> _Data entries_
========================================================================

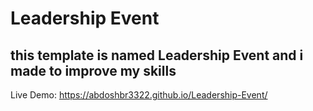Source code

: # Leadership Event

this template is named Leadership Event and i made to improve my skills
----------

Live Demo: <a href="https://abdoshbr3322.github.io/Leadership-Event/">https://abdoshbr3322.github.io/Leadership-Event/</a>


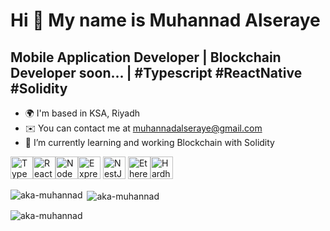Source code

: Hi 👋
My name is Muhannad Alseraye
==================================
Mobile Application Developer | Blockchain Developer soon... | #Typescript #ReactNative #Solidity
---------------------------------------------------------------------------------------------------------
* 🌍  I'm based in KSA, Riyadh
* ✉️  You can contact me at [muhannadalseraye@gmail.com](mailto:muhannadalseraye@gmail.com)
* 🧠  I’m currently learning and working Blockchain with Solidity

<p align="left">
<a href="https://www.typescriptlang.org/" target="_blank" rel="noreferrer"><img src="https://raw.githubusercontent.com/danielcranney/readme-generator/main/public/icons/skills/typescript-colored.svg" width="36" height="36" alt="TypeScript" /></a><a href="https://reactjs.org/" target="_blank" rel="noreferrer"><img src="https://raw.githubusercontent.com/danielcranney/readme-generator/main/public/icons/skills/react-colored.svg" width="36" height="36" alt="React" /></a><a href="https://nodejs.org/en/" target="_blank" rel="noreferrer"><img src="https://raw.githubusercontent.com/danielcranney/readme-generator/main/public/icons/skills/nodejs-colored.svg" width="36" height="36" alt="NodeJS" /></a><a href="https://expressjs.com/" target="_blank" rel="noreferrer"><img src="https://raw.githubusercontent.com/danielcranney/readme-generator/main/public/icons/skills/express-colored.svg" width="36" height="36" alt="Express" /></a>
  <a href="https://docs.nestjs.com/" target="_blank" rel="noreferrer"><img src="https://raw.githubusercontent.com/danielcranney/readme-generator/main/public/icons/skills/nestjs-colored.svg" width="36" height="36" alt="NestJS" /></a>
  <a href="https://ethereum.org/en/" target="_blank" rel="noreferrer"><img src="https://raw.githubusercontent.com/danielcranney/readme-generator/main/public/icons/skills/ethereum-colored.svg" width="36" height="36" alt="Ethereum" /></a><a href="https://hardhat.org/" target="_blank" rel="noreferrer"><img src="https://raw.githubusercontent.com/danielcranney/readme-generator/main/public/icons/skills/hardhat-colored.svg" width="36" height="36" alt="Hardhat" /></a>
</p>


<p><img align="left" src="https://github-readme-stats.vercel.app/api/top-langs?username=aka-muhannad&show_icons=true&locale=en&layout=compact" alt="aka-muhannad" /></p>

<p>&nbsp;<img align="center" src="https://github-readme-stats.vercel.app/api?username=aka-muhannad&show_icons=true&locale=en" alt="aka-muhannad" /></p>

<p><img align="center" src="https://github-readme-streak-stats.herokuapp.com/?user=aka-muhannad&" alt="aka-muhannad" /></p>
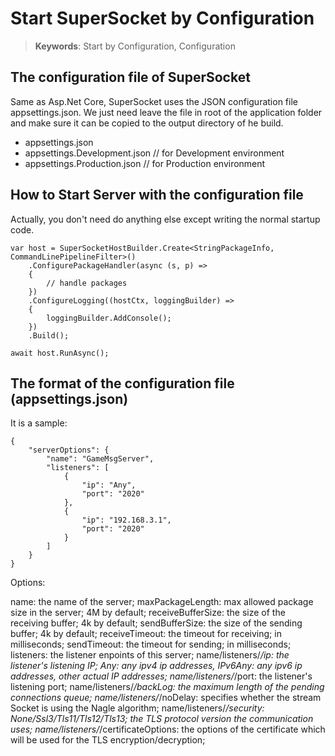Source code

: # Start SuperSocket by Configuration

> __Keywords__: Start by Configuration, Configuration

## The configuration file of SuperSocket

Same as Asp.Net Core, SuperSocket uses the JSON configuration file appsettings.json. We just need leave the file in root of the application folder and make sure it can be copied to the output directory of he build.

* appsettings.json
* appsettings.Development.json  // for Development environment
* appsettings.Production.json // for Production environment

## How to Start Server with the configuration file

Actually, you don't need do anything else except writing the normal startup code.

    var host = SuperSocketHostBuilder.Create<StringPackageInfo, CommandLinePipelineFilter>()
        .ConfigurePackageHandler(async (s, p) =>
        {
            // handle packages
        })
        .ConfigureLogging((hostCtx, loggingBuilder) =>
        {
            loggingBuilder.AddConsole();
        })
        .Build();

    await host.RunAsync();


## The format of the configuration file (appsettings.json)

It is a sample:

    {
        "serverOptions": {
            "name": "GameMsgServer",
            "listeners": [
                {
                    "ip": "Any",
                    "port": "2020"
                },
                {
                    "ip": "192.168.3.1",
                    "port": "2020"
                }
            ]
        }
    }

Options:

name: the name of the server;
maxPackageLength: max allowed package size in the server; 4M by default;
receiveBufferSize: the size of the receiving buffer; 4k by default;
sendBufferSize: the size of the sending buffer; 4k by default;
receiveTimeout: the timeout for receiving; in milliseconds;
sendTimeout: the timeout for sending; in milliseconds;
listeners: the listener enpoints of this server;
name/listeners/*/ip: the listener's listening IP; Any: any ipv4 ip addresses, IPv6Any: any ipv6 ip addresses, other actual IP addresses;
name/listeners/*/port: the listener's listening port;
name/listeners/*/backLog: the maximum length of the pending connections queue;
name/listeners/*/noDelay: specifies whether the stream Socket is using the Nagle algorithm;
name/listeners/*/security: None/Ssl3/Tls11/Tls12/Tls13; the TLS protocol version the communication uses;
name/listeners/*/certificateOptions: the options of the certificate which will be used for the TLS encryption/decryption;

========================================================================

> _EXERCISE PROMPT_
Would you please filter the lines above and copy every one that includes "sending"?

> _FINISHED EXERCISE_
sendBufferSize: the size of the sending buffer; 4k by default;
sendTimeout: the timeout for sending; in milliseconds;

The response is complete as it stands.